J Bone Miner Metab. 2015 Mar;33(2):135-41. doi: 10.1007/s00774-014-0575-9. Epub 2014 Mar 15.
Rheumatoid arthritis (RA) is a multifactorial disease caused by genetic and environmental factors: however, precise molecular mechanisms underlying its pathogenesis remain largely unknown. Treatment of RA patients with disease-modifying biological agents occasionally promotes Mycobacterium tuberculosis infection or recurrence of M. tuberculosis, although how infection promotes arthritis has not been characterized. Here, we found that arthritis phenotypes in a collagen-induced mouse model were evident only when killed M. tuberculosis was co-administered. Treatment of cultured macrophages with killed M. tuberculosis promoted production of IL-6, a major inflammatory cytokine in RA patients, while similar treatment of TLR2-deficient macrophages failed to induce IL-6 expression. Arthritis scores, joint destruction, and serum IL-6 levels were all significantly ameliorated in TLR2-deficient compared with wild-type mice, even in animals treated with killed M. tuberculosis. These results suggest that M. tuberculosis infection enhances arthritis development and that TLR2 could serve as a therapeutic target for some forms of the disease.
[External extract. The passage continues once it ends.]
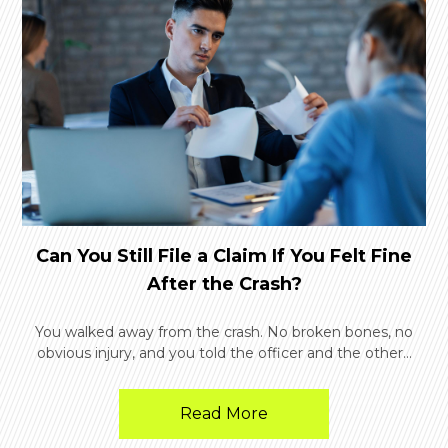
Can You Still File a Claim If You Felt Fine
After the Crash?
You walked away from the crash. No broken bones, no
obvious injury, and you told the officer and the other...
Read More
类风湿性关节炎(RA)是一种由遗传和环境因素引起的多因素疾病;然而,其发病机制背后的确切分子机制仍 largely 未知。用改善病情的生物制剂治疗 RA 患者偶尔会促进结核分枝杆菌感染或结核分枝杆菌复发,尽管感染如何促进关节炎尚未明确。在此,我们发现,仅在同时给予灭活结核分枝杆菌时,胶原诱导的小鼠模型中的关节炎表型才明显。用灭活结核分枝杆菌处理培养的巨噬细胞可促进 IL-6 的产生,IL-6 是 RA 患者的一种主要炎性细胞因子,而对 TLR2 缺陷型巨噬细胞进行类似处理则未能诱导 IL-6 表达。与野生型小鼠相比,TLR2 缺陷型小鼠的关节炎评分、关节破坏和血清 IL-6 水平均显著改善,即使在接受灭活结核分枝杆菌治疗的动物中也是如此。这些结果表明,结核分枝杆菌感染会增强关节炎的发展,并且 TLR2 可作为该疾病某些形式的治疗靶点。